Wednesday , November 25 2020

Victoria's Secret apologizes for anti-transient & sensitive reaction



Another day, another apology from Adam.

Victoria Secret has issued a statement on behalf of its Chief Marketing Officer (CMO) Ed Razek, clarifying the statements of Razek fashion On why the lingerie brand has not cast its trans models and shows a fashion tentpole.

Razek originally said that Victoria's Secret did not Do not need Cast models that are not in line with "fantasy", as he called it, presented by the show. Now, Razek says that the company has never dropped trans models because they just did not do the cutting, not because of their sex. And that Victoria's Secret will "completely impose a transgender model."

If you scratch your head with this circular logic, and wonder if this statement really contradicts the idea that transsexual models are not part of the "fantasy" that Victoria's Secret is trying to show – good people, you're not alone!

Let's break it.

A 70-year-old white man Ed Razek is one of the people who casts the extravagant objectification – the extravagance, which is Victoria's Secret fashion show. With models such as Hadid and Kendall G. A candle in angel wings and Scottish tartan garlands, Victoria's Secret broadcast the show of tall, thin, almost naked women on ABC in December. A spectacular holiday!

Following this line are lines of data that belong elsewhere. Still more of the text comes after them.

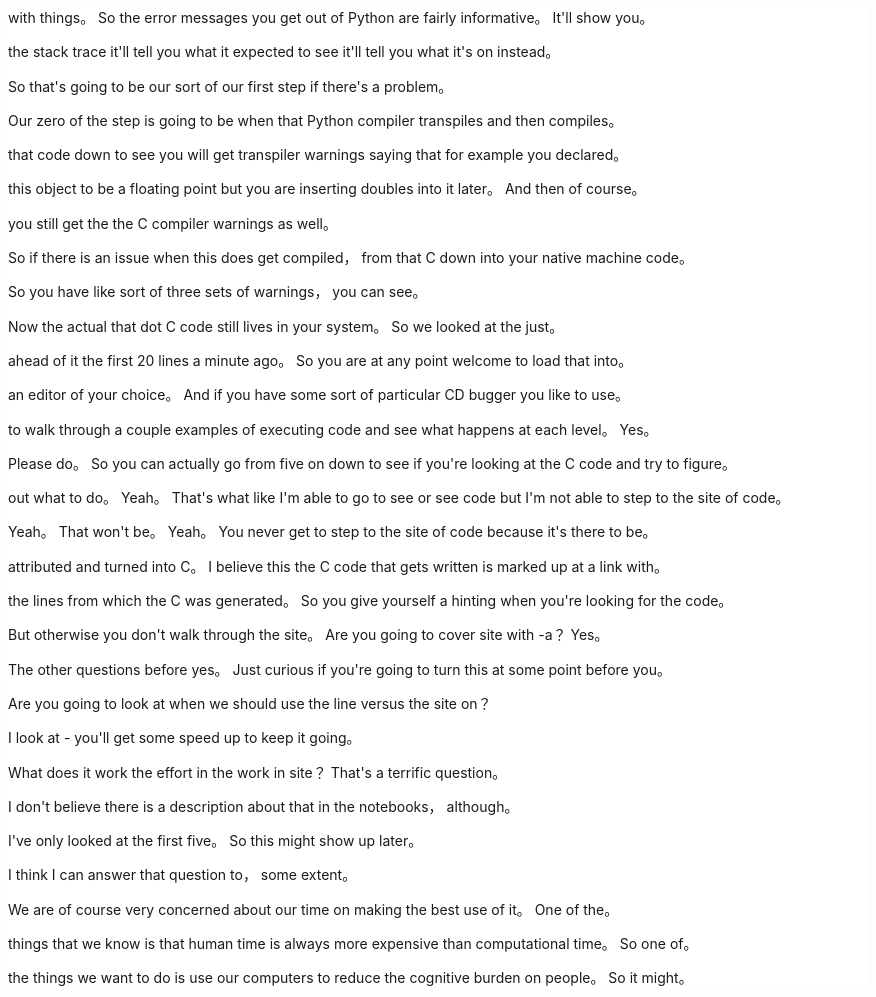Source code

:  with things。 So the error messages you get out of Python are fairly informative。 It'll show you。

 the stack trace it'll tell you what it expected to see it'll tell you what it's on instead。

 So that's going to be our sort of our first step if there's a problem。

 Our zero of the step is going to be when that Python compiler transpiles and then compiles。

 that code down to see you will get transpiler warnings saying that for example you declared。

 this object to be a floating point but you are inserting doubles into it later。 And then of course。

 you still get the the C compiler warnings as well。

 So if there is an issue when this does get compiled， from that C down into your native machine code。

 So you have like sort of three sets of warnings， you can see。

 Now the actual that dot C code still lives in your system。 So we looked at the just。

 ahead of it the first 20 lines a minute ago。 So you are at any point welcome to load that into。

 an editor of your choice。 And if you have some sort of particular CD bugger you like to use。

 to walk through a couple examples of executing code and see what happens at each level。 Yes。

 Please do。 So you can actually go from five on down to see if you're looking at the C code and try to figure。

 out what to do。 Yeah。 That's what like I'm able to go to see or see code but I'm not able to step to the site of code。

 Yeah。 That won't be。 Yeah。 You never get to step to the site of code because it's there to be。

 attributed and turned into C。 I believe this the C code that gets written is marked up at a link with。

 the lines from which the C was generated。 So you give yourself a hinting when you're looking for the code。

 But otherwise you don't walk through the site。 Are you going to cover site with -a？ Yes。

 The other questions before yes。 Just curious if you're going to turn this at some point before you。

 Are you going to look at when we should use the line versus the site on？

 I look at - you'll get some speed up to keep it going。

 What does it work the effort in the work in site？ That's a terrific question。

 I don't believe there is a description about that in the notebooks， although。

 I've only looked at the first five。 So this might show up later。

 I think I can answer that question to， some extent。

 We are of course very concerned about our time on making the best use of it。 One of the。

 things that we know is that human time is always more expensive than computational time。 So one of。

 the things we want to do is use our computers to reduce the cognitive burden on people。 So it might。
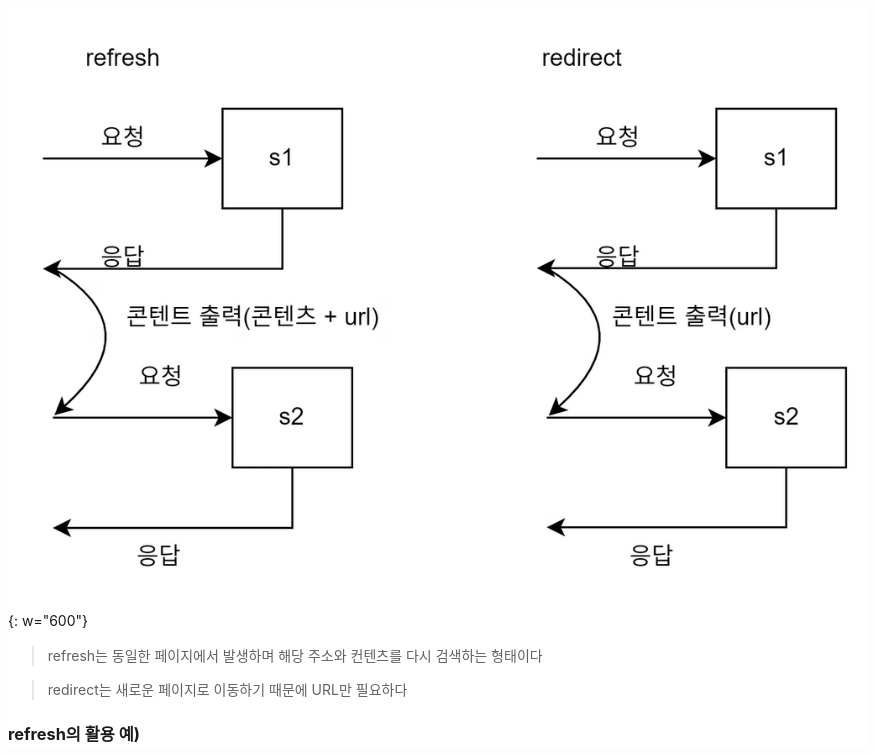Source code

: ![image.png](/assets/img/0904/image14.png){: w="600"}

> refresh는 동일한 페이지에서 발생하며 해당 주소와 컨텐츠를 다시 검색하는 형태이다

> redirect는 새로운 페이지로 이동하기 때문에 URL만 필요하다

### refresh의 활용 예)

Razek recently gave an interview to fashion On the show, on the brand and its place in the lingerie market, which now includes more diverse brands, such as "Fenty" by Rihanna. In the interview, Razek was clear: Victoria's Secret is not everyone's brand, nor should it be. It will continue to promote and provide a very specific body type and single.

"We market to those we sell, and we do not market to the whole world," Razek said.

To this end, Victoria's Secret considered weighing models plus trans-vows at her concerts, but eventually decided against it. The reason for this is that the company must remain true to its brand, to the "fantasy" it sells – which, of course, is "women in physical shape," as Razek described it. And this fantasy does not include a plus size or a transsexual (as Razek calls them) women:

Do not you have to be a transsexual in an exhibition? No, I do not think we should. Why not? Because the show is a fantasy. It's a 42 minute entertainment operation. That's what it is.

It is rare these days to see such a bald embrace and face of truth is obvious if not popular. Why Victoria does not cast models or models plus? Because it's not the thin fantasy she offers. two!

So, naturally, Razek and Victoria Secret were forced to go back to the comments. And to do so, the company issued … very confusing sentence!

My comment about including trans models in the fashion show of Victoria's Secret was insensitive. I apologize. To be clear, we would definitely cast a transgender model for the show. We had transgender models that came to castings … and like many others, they did not do it … but it was never about sex. I admire and respect their journey to embrace who they really are.

Razek says mainly that he and his team did not impose models of transformation because they "did not do it" – that is, they were not the people who were cast on the casting.

Unnamed: Oh, why do you ask? That Razek, who is, as he said, trying to promote the "fantasy" of the brand, saying they did not do it! The models did not fit Razek's idea into the Victoria's Secret model. Unnamed: Ergo, they're not Victoria's Secret models. The deconstruction of this truth from their gender is illogical and honest, nonsensical.

Razek's statement was clear and straightforward. Victoria's Secret "would definitely" cast a trans model if she does the cut. But the negative connotation based on the company's brand and past actions requires it never to make the cut, because it's people like Razek to decide what sexy, what is part of the fantasy. And as Razek once pointed out, these are not transsexual women.

Here's the thing: Let's not let the minds of men like Razek nor the business goals of corporations decide what is sexy.

It would be a "statement" – perhaps even a victory – if Victoria's Secret cast a transgender model in her iconic show program. It would say, yes, you are part of the "fantasy" of what we think is sexy, too. And it can be a lot to many people.

But perhaps this attitude sustains the power of Victoria's Secret, when what we really need to do is continues to oust this authority – reducing its power alongside its fast sales. Courting Victoria's Secret Reception of Trans Models suggests that a company can, does, need the power to decide what is sexy. Why do we still allow them this power?

We know what Victoria Secret stands for; People like Razek, and the dozens of identical bodies they put on their tracks, make it clear. This track can no longer be unremitting of what is sexy.

Who the hell needs Victoria's Secret when we have Rihanna?